CARE Ratings has reaffirmed the CARE AAA rating with a stable outlook for Can Fin Homes’ long-term bank facilities and debt instruments. The rating affirmation reflects Can Fin Homes’ strong parentage with Canara Bank holding a 29.99% stake, strong financial flexibility, and a healthy financial performance, outweighing challenges of high leverage. The company has withdrawn ratings for repaid NCDs.
Credit Ratings Maintained
Can Fin Homes (CFHL) has received reaffirmation of its CARE AAA rating with a Stable outlook for its long-term bank facilities and debt instruments. The rating agency, CARE Ratings Limited, made the announcement on November 17, 2025.
Key Rating Drivers
The reaffirmation is primarily driven by:
- Strong parentage with Canara Bank as the primary shareholder holding 29.99% stake.
- Strong financial flexibility, enabling fund raising from diversified sources at competitive rates.
- Relatively low-risk loan portfolio with a dominant share of salaried borrowers.

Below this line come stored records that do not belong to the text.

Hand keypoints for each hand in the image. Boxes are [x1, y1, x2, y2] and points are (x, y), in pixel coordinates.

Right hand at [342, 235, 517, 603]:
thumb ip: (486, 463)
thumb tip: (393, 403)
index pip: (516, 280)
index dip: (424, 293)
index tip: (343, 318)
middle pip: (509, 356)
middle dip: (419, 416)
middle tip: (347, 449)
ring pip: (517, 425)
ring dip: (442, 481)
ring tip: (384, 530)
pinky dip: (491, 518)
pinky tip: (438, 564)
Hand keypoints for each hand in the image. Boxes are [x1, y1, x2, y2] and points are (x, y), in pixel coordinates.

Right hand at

- Continued healthy financial performance and stable profitability.
- Strong asset quality and adequate capitalisation levels.
Rating Sensitivities
The rating could be negatively affected by:
- Weakening credit profile of Canara Bank.

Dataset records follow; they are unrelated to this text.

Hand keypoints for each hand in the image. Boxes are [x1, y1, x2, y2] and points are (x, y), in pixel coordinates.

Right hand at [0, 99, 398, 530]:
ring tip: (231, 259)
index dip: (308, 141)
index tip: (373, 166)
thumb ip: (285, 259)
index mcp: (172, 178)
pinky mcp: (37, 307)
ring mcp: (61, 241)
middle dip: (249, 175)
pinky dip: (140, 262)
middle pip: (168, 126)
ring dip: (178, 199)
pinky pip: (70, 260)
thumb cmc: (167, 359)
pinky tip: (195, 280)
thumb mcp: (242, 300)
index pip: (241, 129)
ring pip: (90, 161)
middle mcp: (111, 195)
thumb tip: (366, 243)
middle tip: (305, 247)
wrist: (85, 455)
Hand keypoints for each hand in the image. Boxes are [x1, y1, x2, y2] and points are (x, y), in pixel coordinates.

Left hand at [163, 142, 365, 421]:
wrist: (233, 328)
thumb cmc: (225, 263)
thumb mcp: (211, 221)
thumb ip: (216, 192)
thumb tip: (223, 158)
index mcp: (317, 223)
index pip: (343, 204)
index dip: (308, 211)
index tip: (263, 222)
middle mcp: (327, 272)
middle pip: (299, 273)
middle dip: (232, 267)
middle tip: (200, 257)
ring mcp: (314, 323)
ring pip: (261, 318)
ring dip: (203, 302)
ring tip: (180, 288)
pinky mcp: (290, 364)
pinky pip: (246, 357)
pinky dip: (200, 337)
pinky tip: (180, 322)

- Change in Canara Bank’s philosophy towards CFHL or announcement of stake sale.
- Increase in gearing (total debt/net-worth) beyond 8x levels.
- Weakening asset quality with gross stressed assets above 5% on a sustained basis.
Financial Performance Highlights
CFHL has shown consistent profitability supported by a stable net income margin (NIM) of 3.50% in FY25. The company reported a profit after tax (PAT) of ₹475 crore in H1FY26. The gross non-performing assets (GNPA) stood at 0.94% as of September 30, 2025, with overall gearing improving to 6.74x.
Withdrawal of Ratings
CareEdge Ratings has also withdrawn the rating assigned to certain Tier II bond non-convertible debenture (NCD) issues as the company has fully repaid these NCDs and there is no outstanding amount.